The concept of the series is technocratic spirituality. It is an attempt to aestheticize the logic of circuits, charts, and interfaces, granting them the weight and significance of a religious artifact. It transforms engineering geometry into an object of contemplation.
Modern technology has become so complex and has diverged so far from the basic tools used by humanity for millennia that an average person looking at a schematic of a modern device sees only a graphic pattern of symbols. it explains nothing—neither how the device works nor how it is constructed. This is no longer a knife, a needle, a plow, or a hammer. A tool's description no longer fits its function: a hammer is a heavy stone or metal weight fixed to a handle, used to drive a nail or strike an enemy; a figurative image of a hammer explains both its structure and purpose. A modern device can no longer be described through traditional figurative language; its technical description becomes geometric abstraction. As understanding fails, technology acquires the traits of a divine phenomenon. We cannot comprehend or explain it; we are left only with faith—without doubt, without proof, and without any possibility of renunciation. We can no longer survive without smartphones and AI.
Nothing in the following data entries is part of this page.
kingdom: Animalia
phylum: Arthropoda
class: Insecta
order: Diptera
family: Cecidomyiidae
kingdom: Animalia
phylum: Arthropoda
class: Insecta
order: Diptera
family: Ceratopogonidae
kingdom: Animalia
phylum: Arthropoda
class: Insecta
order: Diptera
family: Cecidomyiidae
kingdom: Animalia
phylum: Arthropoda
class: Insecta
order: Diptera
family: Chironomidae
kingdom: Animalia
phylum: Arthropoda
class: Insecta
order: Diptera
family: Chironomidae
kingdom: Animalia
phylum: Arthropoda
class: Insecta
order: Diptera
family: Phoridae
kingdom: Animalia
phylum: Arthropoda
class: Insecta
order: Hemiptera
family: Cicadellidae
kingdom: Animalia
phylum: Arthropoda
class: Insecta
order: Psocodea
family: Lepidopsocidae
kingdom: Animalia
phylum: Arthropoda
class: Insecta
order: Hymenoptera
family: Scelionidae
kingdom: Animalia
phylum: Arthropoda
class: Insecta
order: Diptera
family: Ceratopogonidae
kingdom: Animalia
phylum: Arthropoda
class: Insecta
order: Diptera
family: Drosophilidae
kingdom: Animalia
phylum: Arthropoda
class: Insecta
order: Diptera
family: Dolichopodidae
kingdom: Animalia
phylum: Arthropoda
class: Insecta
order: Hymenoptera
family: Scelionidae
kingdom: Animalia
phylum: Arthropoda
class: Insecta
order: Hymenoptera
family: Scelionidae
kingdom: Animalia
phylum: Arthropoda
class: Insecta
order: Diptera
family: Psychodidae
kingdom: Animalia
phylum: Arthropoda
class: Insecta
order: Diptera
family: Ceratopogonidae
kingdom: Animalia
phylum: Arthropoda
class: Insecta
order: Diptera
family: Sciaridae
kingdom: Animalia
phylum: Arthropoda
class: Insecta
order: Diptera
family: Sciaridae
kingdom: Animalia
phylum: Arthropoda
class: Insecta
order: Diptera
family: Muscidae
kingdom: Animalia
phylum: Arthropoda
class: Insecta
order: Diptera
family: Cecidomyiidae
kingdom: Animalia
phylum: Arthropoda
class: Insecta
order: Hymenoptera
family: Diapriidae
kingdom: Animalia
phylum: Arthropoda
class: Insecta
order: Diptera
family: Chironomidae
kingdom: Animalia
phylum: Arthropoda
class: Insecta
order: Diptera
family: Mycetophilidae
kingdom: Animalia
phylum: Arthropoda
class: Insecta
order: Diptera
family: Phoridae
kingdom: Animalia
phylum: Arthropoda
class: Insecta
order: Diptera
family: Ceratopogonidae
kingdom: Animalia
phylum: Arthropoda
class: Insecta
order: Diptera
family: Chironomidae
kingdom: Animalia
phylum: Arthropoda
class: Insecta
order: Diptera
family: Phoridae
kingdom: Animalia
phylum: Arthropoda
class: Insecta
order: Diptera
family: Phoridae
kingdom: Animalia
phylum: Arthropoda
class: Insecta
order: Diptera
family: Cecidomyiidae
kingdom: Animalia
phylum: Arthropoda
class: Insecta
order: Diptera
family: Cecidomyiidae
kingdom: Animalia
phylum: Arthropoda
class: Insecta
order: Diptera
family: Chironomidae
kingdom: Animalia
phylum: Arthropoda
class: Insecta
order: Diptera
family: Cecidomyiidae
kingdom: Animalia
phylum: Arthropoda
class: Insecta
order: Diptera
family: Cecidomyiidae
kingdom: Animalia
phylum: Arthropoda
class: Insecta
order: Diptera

The color palette is limited to three poles: gold, matte black, and white. Gold leaf is a direct intervention into the space of the icon, a reference to ecclesiastical tradition. Black represents the structural skeleton: its textured imprints, resembling microchips, set an industrial rhythm. Sterile white acts as a technological gap or an interface window, creating a spatio-temporal pause for decoding. Functional geometry becomes a cult object, and the strict symmetry of the works mimics altar compositions, turning familiar loading indicators and barcodes into mandalas of the digital age. This is the aestheticization of the algorithm—an iconography of the new age, where behind the impersonal geometry of circles and squares lies not the face of a saint, but the absolute order of the information field.